7 de febrero de 2016

A tiempo y a destiempo


A TIEMPO Y A DESTIEMPO

Por Javier Leoz

Remar cuando vemos que no avanzamos demasiado en el mar de la vida; desplegar las redes cuando, día tras día, no conseguimos la proporción entre esfuerzo y fruto hace que nos preguntemos constantemente si merece la pena seguir en la brecha. Es bueno recordar aquello de San Francisco de Asís; volvía de un viaje cuando se encontró con una congregación decadente y totalmente desnortada. Es cuando, en su diálogo con Dios, escucho una voz que le recordaba: “recuerda que yo soy el dueño, que tú eres mi siervo”. Sólo entonces, Francisco de Asís, descansó poniéndose manos a la obra como si todo dependiera de él pero no olvidando que todo descansaba en las manos de Dios.

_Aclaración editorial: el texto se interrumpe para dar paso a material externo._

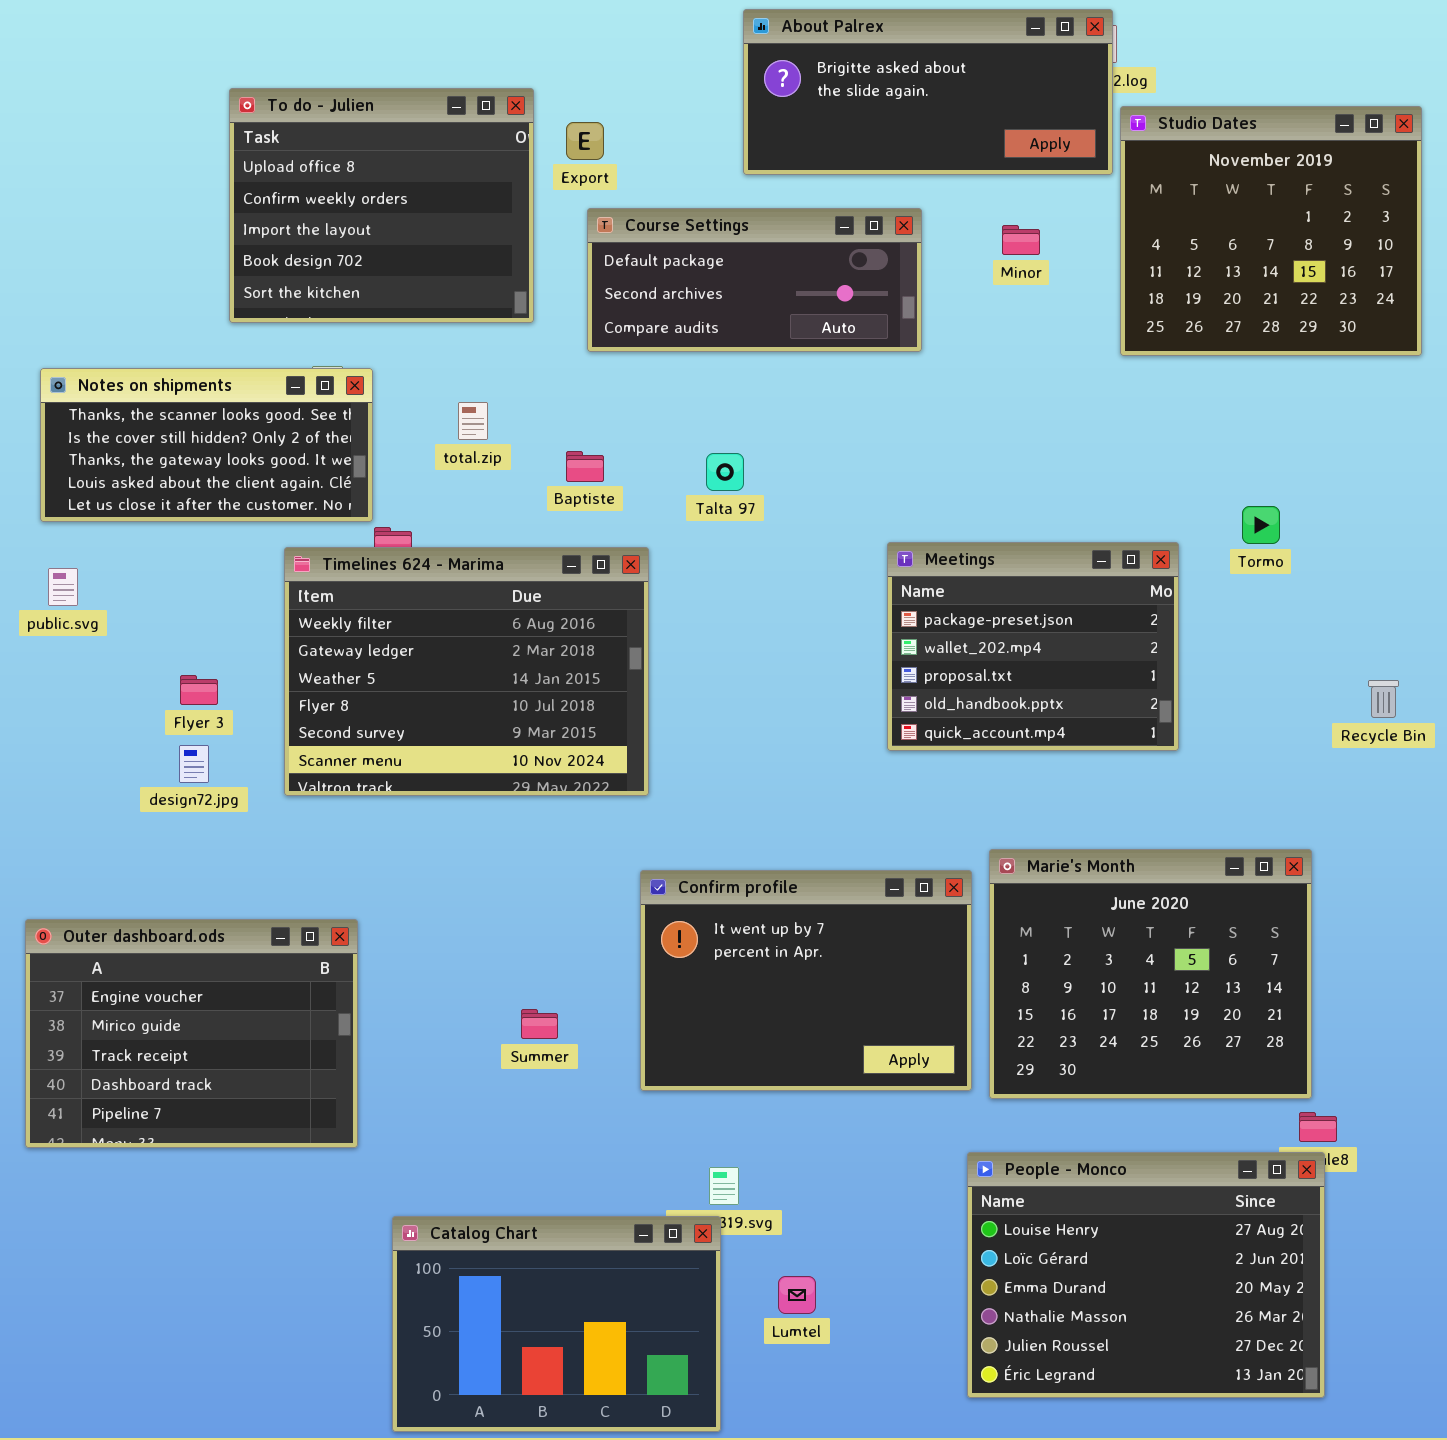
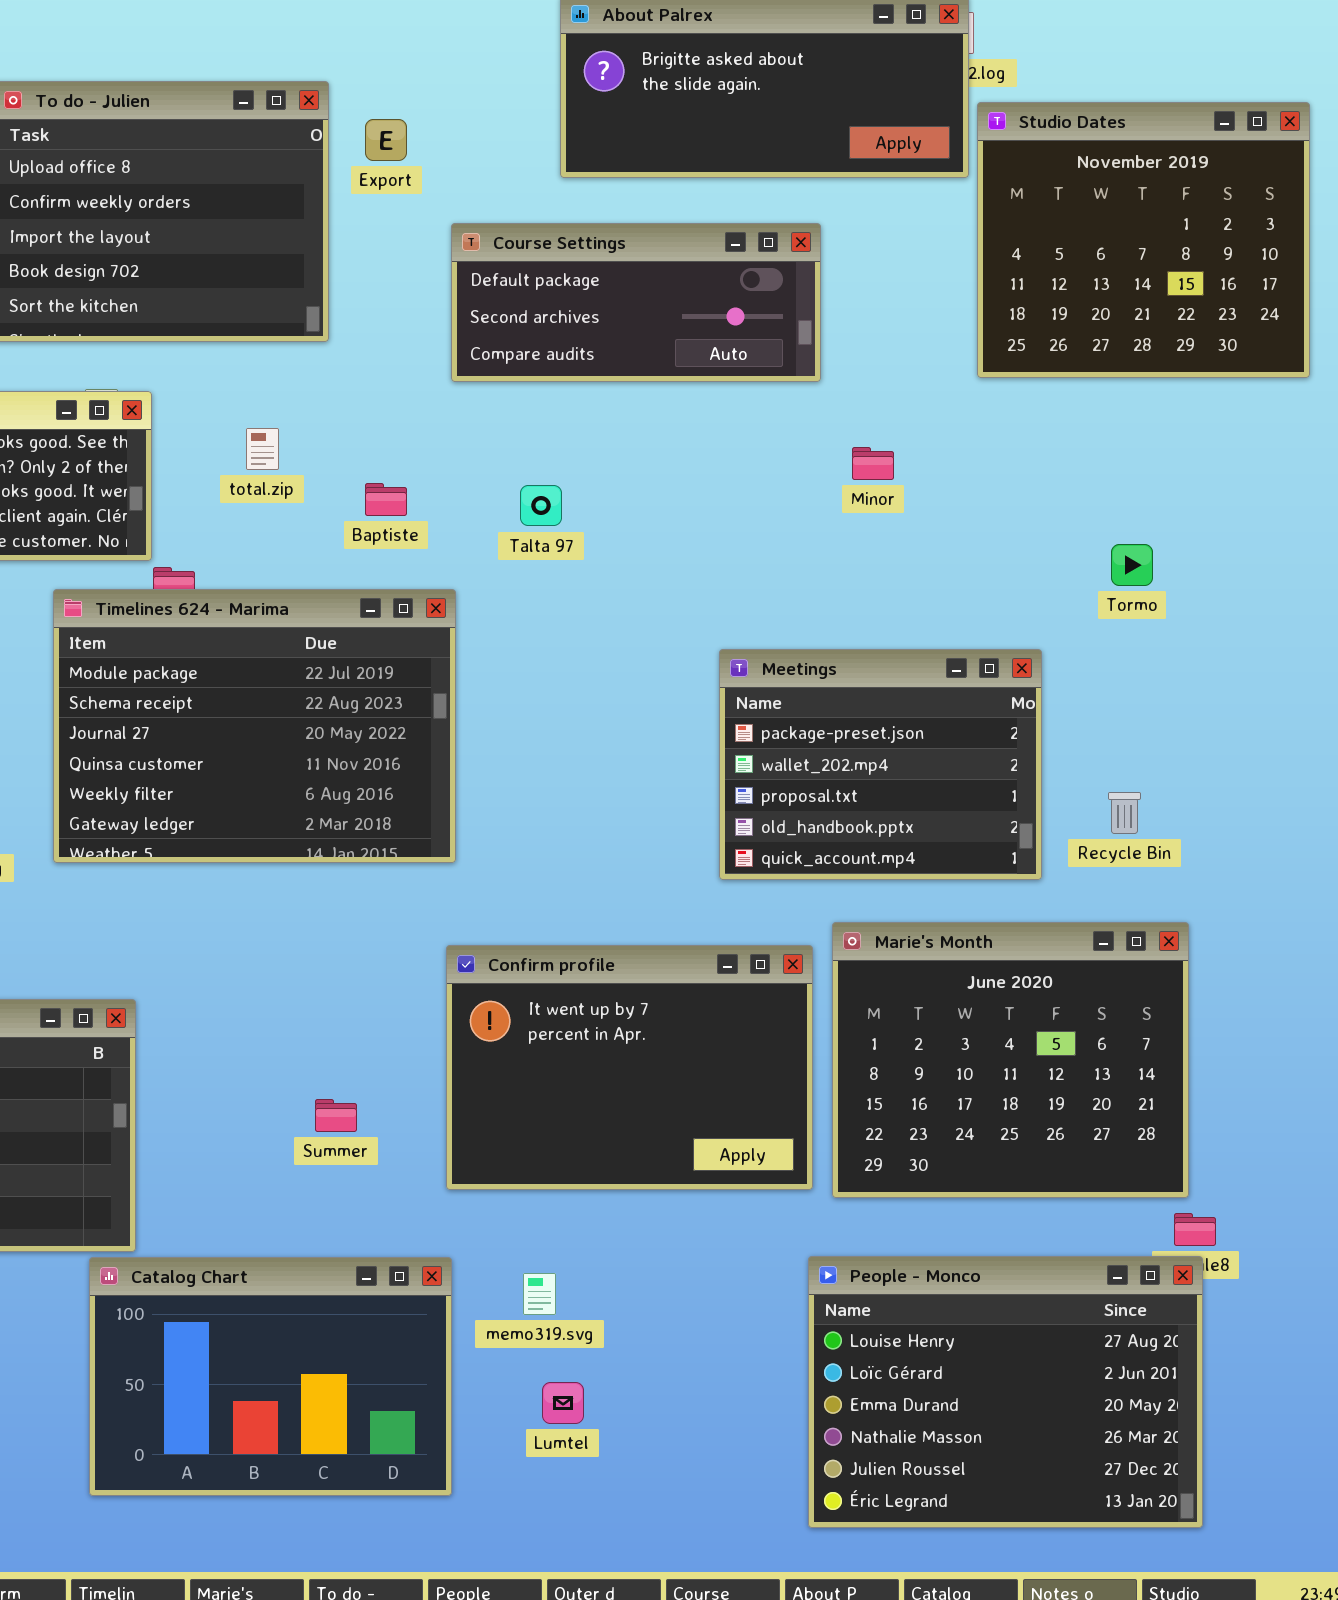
Course Settings: [587,208,922,352] -> [451,223,821,382], moved
Minor: [1002,225,1040,255] -> [852,447,894,480], moved
Meetings: [887,542,1179,751] -> [719,649,1042,880], moved
Timelines 624 - Marima: [284,547,649,796] -> [53,589,456,863], scrolled up 4 rows
Recycle Bin: [1368,680,1399,718] -> [1108,792,1141,834], moved
Catalog Chart: [392,1216,721,1432] -> [89,1257,452,1496], moved
Lumtel: [778,1276,816,1314] -> [542,1382,584,1424], moved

1.- El pesimismo es la oscuridad que se interpone entre la luz y las retinas de los ojos de nuestros corazones, de nuestras almas y de nuestros brazos. Brindar amor, cuando no se recoge contraprestación, nos puede hacer caer en el absentismo o en lo raquítico de una vida espiritual sin más trascendencia que una vivencia sincretista: creo como quiero y a mi manera. Ofrecer a Dios la belleza de nuestro interior sin más condescendencia que una relación simple y nada comprometida, nos puede llevar a un desentendimiento total de todo lo que nos rodea: una fe privada (excesivamente fácil) pero sin cuño en el ámbito social. Finalmente una entrega que busca los resultados inmediatos nos puede desactivar como cristianos, como católicos y como hombres y mujeres de fe. El seguimiento a Jesús no es subirse a la barca para alcanzar nuestros propios objetivos sino para vivir con el tiempo de Dios y con el reloj de Cristo: cuando Él quiera, como Él quiera pero contando con nosotros. La situación de nuestra Iglesia con muchos problemas, no en todos los continentes de la tierra, nos ha de llevar a ser mucho más creativos para que, las redes de nuestra evangelización, puedan llegar a esos fondos que son muy distintos a los de hace 40 o 50 años. La fe no cambia pero, su expresión, sí. La fe no muda pero la plataforma para transmitirla y los medios han de estar a la altura de los nuevos tiempos. ¿Problema? Que vivimos en un mundo saturado y colapsado de mensajes, propuestas, ocio y entretenimiento.

2.- Sacerdotes y laicos, hombres y mujeres, estamos llamados – desde la profesión que estamos ejerciendo- a remar mar adentro. Y, esto, no es palabrería ni simple poesía. ¡Es la hora de la iglesia! ¡Hoy más que nunca! Es nuestra hora, con su color (a veces negro) y su prueba (a veces excesiva) pero también con el convencimiento de que el Señor nos acompaña siempre; de que nada ocurre porque sí o de que todos nuestros afanes tarde o temprano verán su luz. Verlo y trabajarlo de otra manera sería excesivamente peligroso para nuestra salud espiritual y con aplastante cargo de conciencia.

El desasosiego, además de crearnos fantasmas, nos paraliza. Una Iglesia que cree y anuncia la Resurrección de Jesús es una iglesia que, entre otras cosas, no tiene miedo ni a la misma muerte. ¿Por qué habría de tener temor a seguir remando contracorriente? ¿Por qué nos ha de temblar el pulso o la mano a la hora de presentar, tal cual, el Evangelio y sus consecuencias? ¿Por miedo a quedarnos solos en la barca? ¿Por miedo a que nos falten relevos? ¿Por recelo a dejar la comodidad de lo que estamos haciendo? ¿Por la tristeza que produce el “ya no somos tantos”?

3.- Si Jesús creyó y echó el resto por su reino, nosotros no podemos dejarle en la estacada. No podemos romper los planes que tiene para cada uno de nosotros. Estamos en el Año de la Misericordia. Pidamos al Señor que, Él, salga con todo su corazón a socorrer nuestras miserias. Una de ellas la “parálisis evangelizadora” cuando se convierte en carne viva por el pesimismo o nuestra tristeza por los logros no conseguidos.